Barring substantial gas inflow or a major merger , the stars forming in the current episode will have mass and coevality at z = 0 similar to those of a spiral bulge .
Assuming cB58 is a typical Lyman break galaxy apart from its magnification , its global parameters suggest that the prescriptions for star formation used in some semi–analytic models of galaxy evolution require moderate revision , although the general prediction that gas mass fraction should increase with redshift is validated .

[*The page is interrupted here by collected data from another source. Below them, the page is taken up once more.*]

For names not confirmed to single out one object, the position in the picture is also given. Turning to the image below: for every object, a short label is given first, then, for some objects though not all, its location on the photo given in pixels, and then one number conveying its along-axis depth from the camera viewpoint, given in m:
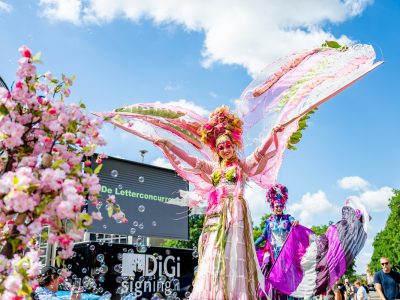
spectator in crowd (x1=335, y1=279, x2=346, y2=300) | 10.18
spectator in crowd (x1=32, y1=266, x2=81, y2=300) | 3.93
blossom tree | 1.53
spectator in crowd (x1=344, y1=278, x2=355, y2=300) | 14.56
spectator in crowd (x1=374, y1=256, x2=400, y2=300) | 5.66
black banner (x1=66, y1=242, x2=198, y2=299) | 8.29
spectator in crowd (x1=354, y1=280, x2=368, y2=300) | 10.05
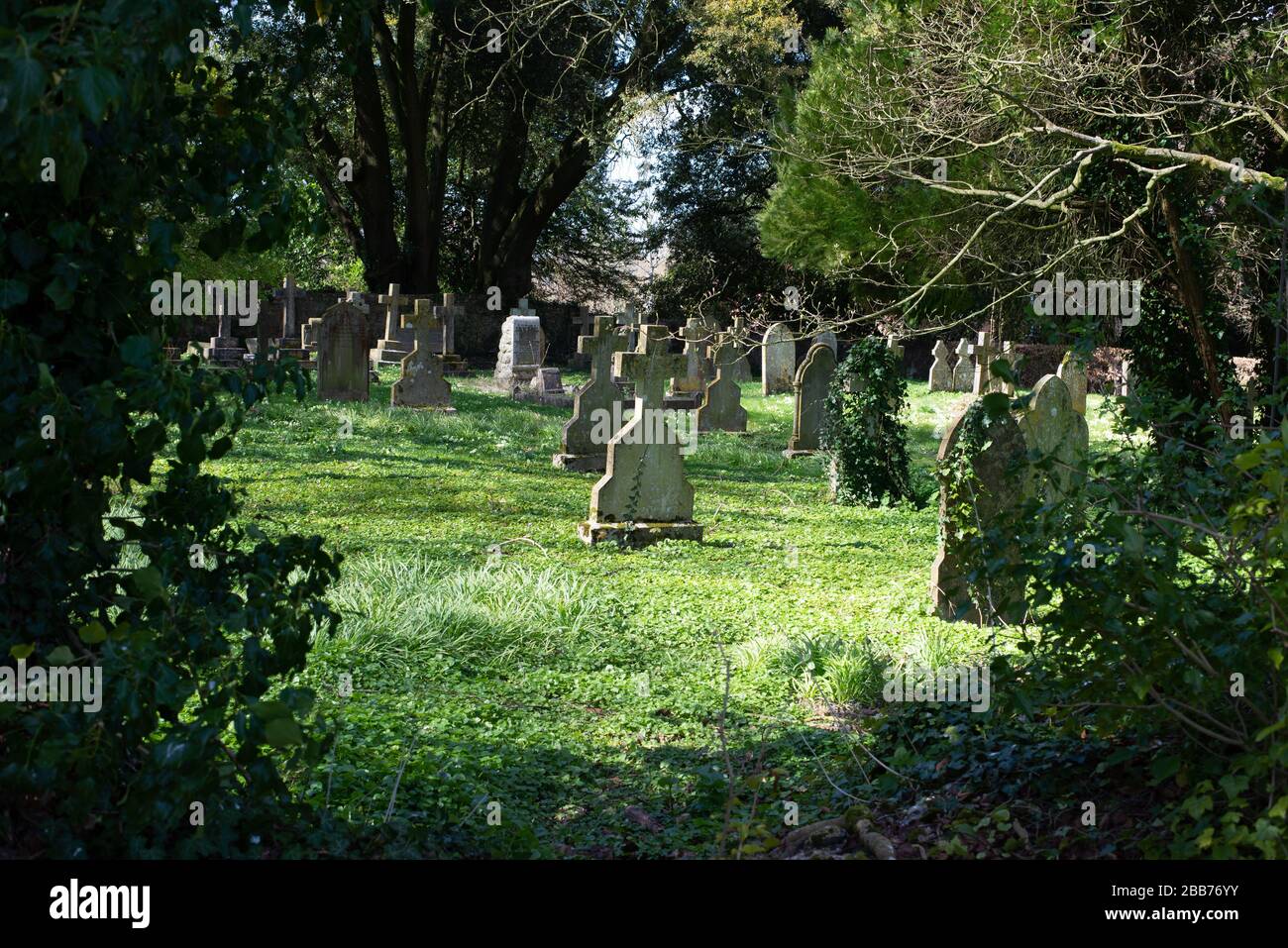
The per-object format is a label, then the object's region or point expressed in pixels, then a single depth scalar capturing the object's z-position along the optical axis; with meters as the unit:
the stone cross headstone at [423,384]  18.77
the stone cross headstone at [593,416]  14.09
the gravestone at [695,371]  22.95
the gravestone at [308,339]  24.18
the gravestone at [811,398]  15.67
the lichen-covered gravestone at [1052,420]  8.45
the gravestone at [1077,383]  14.35
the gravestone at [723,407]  18.14
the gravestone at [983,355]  18.64
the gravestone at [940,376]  27.89
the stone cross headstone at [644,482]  10.39
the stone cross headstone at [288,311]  30.20
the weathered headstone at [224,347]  22.91
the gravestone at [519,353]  22.27
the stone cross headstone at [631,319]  22.44
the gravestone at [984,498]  7.84
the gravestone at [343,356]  18.59
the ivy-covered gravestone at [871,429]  12.38
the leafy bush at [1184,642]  3.58
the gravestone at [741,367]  26.46
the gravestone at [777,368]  25.55
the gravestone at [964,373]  27.73
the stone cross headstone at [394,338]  26.03
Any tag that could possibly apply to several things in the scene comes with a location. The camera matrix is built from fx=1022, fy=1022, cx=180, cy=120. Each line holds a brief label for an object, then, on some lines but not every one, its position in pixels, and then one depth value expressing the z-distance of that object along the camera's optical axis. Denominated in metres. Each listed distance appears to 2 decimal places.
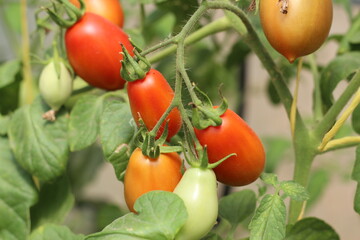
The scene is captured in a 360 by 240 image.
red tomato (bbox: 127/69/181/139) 0.59
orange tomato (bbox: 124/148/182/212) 0.59
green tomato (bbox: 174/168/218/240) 0.57
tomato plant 0.58
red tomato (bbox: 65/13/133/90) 0.67
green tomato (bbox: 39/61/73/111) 0.70
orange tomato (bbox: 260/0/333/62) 0.58
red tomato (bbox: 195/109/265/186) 0.58
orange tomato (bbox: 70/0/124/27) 0.74
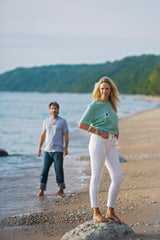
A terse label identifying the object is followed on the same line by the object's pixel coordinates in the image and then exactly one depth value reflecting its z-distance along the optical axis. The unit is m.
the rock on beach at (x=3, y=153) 13.76
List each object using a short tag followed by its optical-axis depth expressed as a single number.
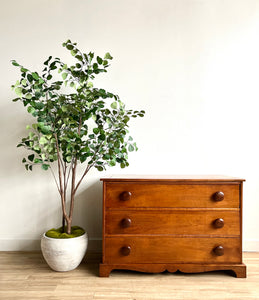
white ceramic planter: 1.66
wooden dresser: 1.64
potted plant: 1.64
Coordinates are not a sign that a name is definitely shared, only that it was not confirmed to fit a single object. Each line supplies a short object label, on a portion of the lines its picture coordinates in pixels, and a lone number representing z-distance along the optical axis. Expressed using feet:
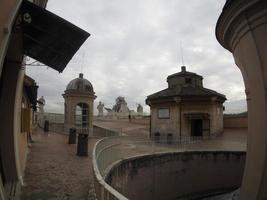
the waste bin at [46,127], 74.96
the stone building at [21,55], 14.44
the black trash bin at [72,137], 49.69
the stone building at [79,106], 65.34
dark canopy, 14.08
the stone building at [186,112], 62.09
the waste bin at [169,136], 61.37
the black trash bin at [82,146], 35.79
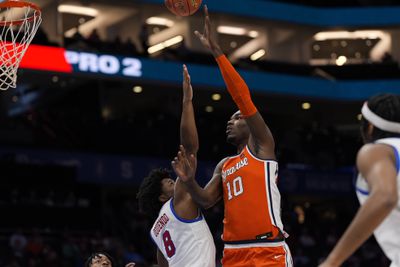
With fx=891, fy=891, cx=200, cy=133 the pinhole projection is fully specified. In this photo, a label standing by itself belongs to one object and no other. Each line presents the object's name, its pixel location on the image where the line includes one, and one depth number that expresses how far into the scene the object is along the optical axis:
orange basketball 7.80
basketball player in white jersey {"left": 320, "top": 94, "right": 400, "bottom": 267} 3.75
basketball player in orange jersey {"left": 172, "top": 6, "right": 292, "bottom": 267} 6.20
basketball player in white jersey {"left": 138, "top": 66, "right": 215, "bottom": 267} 6.71
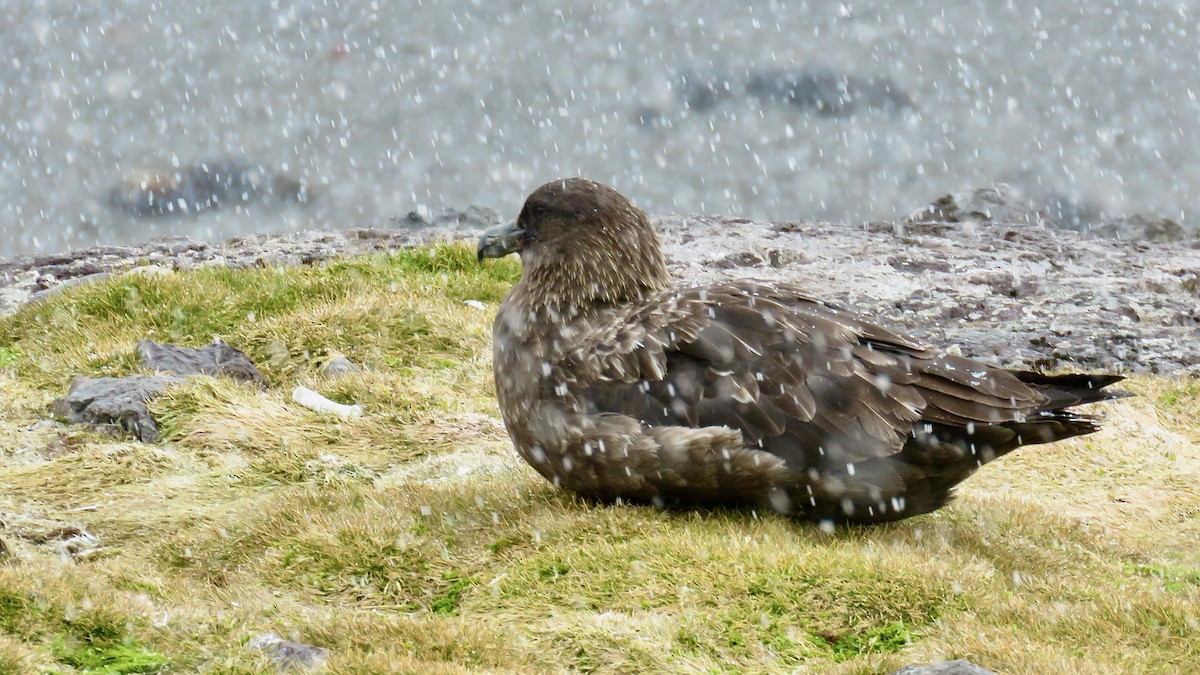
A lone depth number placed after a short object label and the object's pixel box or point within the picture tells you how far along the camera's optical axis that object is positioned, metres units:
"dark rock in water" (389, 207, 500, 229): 29.11
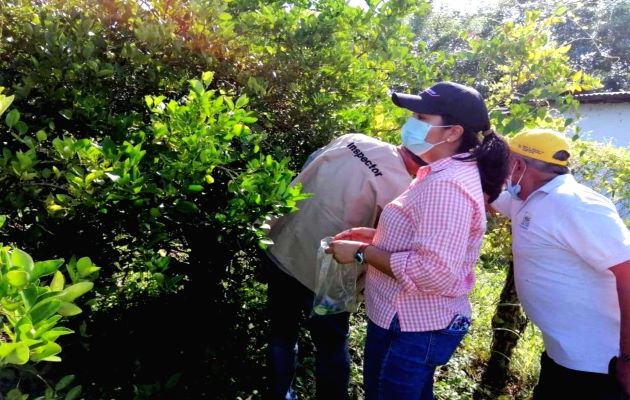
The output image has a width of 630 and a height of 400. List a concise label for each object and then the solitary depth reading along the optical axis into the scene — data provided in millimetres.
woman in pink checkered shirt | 1883
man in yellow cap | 1985
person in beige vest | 2414
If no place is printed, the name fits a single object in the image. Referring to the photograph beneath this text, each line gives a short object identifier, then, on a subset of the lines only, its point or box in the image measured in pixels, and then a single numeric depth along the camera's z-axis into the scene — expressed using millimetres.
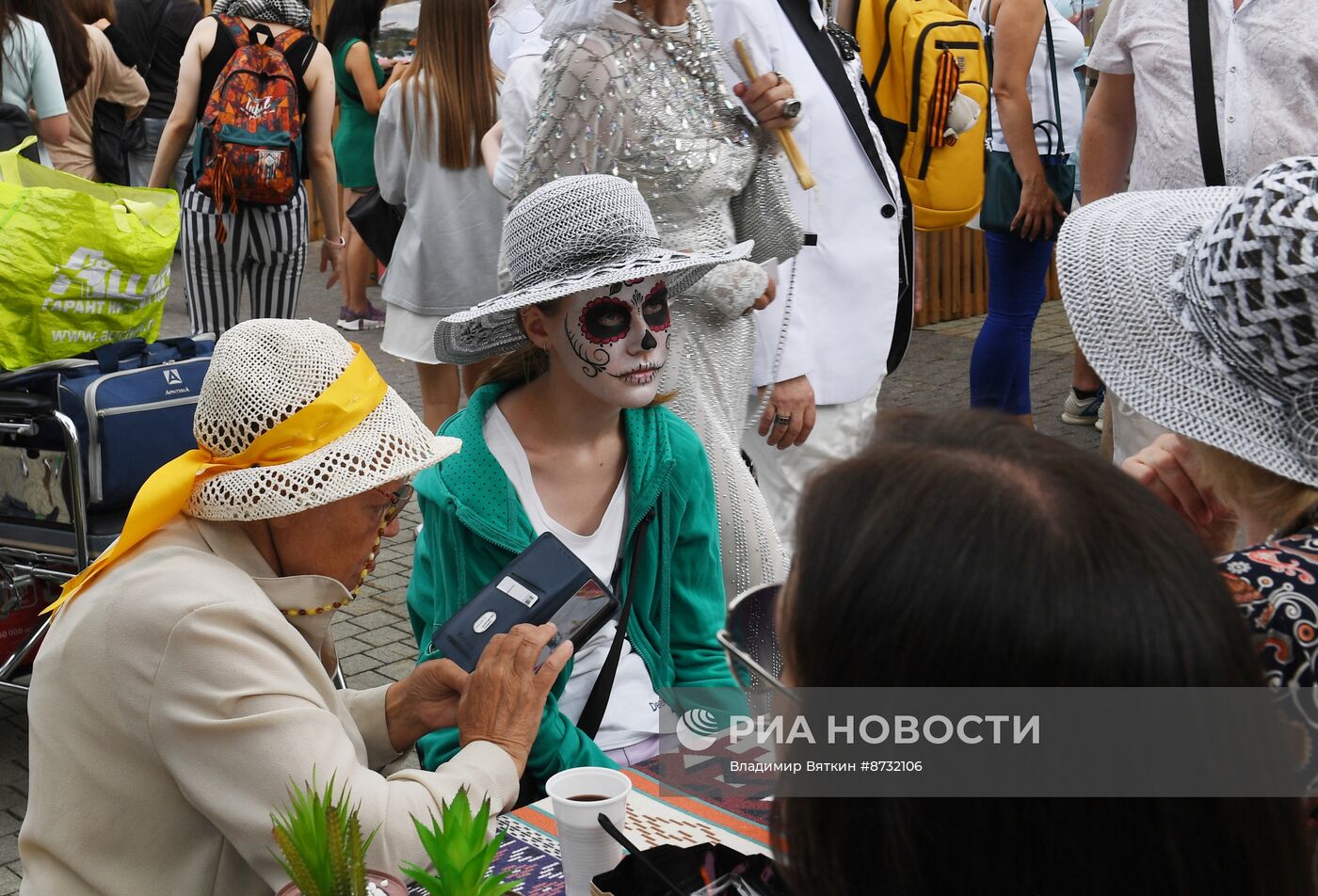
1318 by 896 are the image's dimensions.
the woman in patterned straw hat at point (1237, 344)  3084
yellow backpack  5215
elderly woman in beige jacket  3283
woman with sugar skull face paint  3814
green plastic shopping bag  4403
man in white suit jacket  4487
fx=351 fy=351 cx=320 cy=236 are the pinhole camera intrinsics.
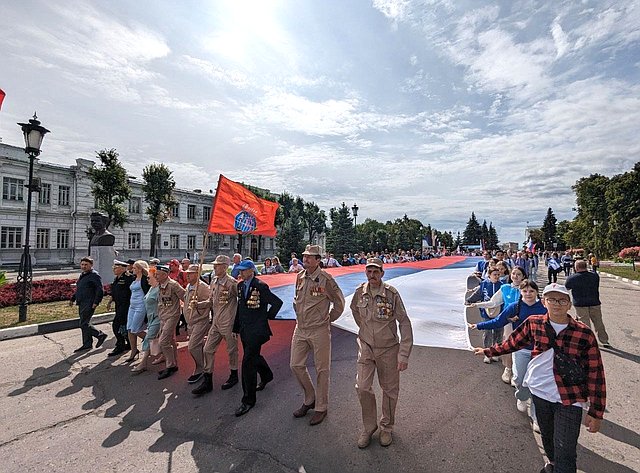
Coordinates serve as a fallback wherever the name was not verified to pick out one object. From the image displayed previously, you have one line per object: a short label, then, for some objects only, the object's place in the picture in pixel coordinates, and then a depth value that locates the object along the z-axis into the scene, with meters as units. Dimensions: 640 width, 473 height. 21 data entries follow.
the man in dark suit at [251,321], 4.48
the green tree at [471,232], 108.88
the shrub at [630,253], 37.72
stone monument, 12.13
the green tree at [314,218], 67.76
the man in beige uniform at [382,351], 3.65
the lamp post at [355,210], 29.68
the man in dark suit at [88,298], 7.08
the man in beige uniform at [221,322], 5.01
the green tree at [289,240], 39.56
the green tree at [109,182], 30.52
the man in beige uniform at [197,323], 5.35
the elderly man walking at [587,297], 7.05
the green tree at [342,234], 46.09
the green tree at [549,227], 106.22
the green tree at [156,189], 38.44
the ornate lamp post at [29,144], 9.23
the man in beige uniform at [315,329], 4.20
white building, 33.94
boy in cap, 2.54
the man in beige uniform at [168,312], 5.70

The length of cB58 ’ s star formation episode relative to the time elapsed over the redshift range 2.5 \leq z \leq 3.5 strongly argues against scenarios in which observed LBGs cohabit their halos with a large number of similar but “ dormant ” systems whose starbursts have faded or not yet begun .
As a useful empirical result , we find that the observed line/continuum ratio for cB58 is similar to those of high–redshift systems with quite different dust luminosities and nuclear activity levels .
Finally , we report the detection of a second source close to the position of the cD elliptical in the z = 0.37 lensing cluster , which may be nonthermal continuum emission from the cD or CO line emission from a hitherto unknown background galaxy at z \sim 1.48 or z \sim 2.73 .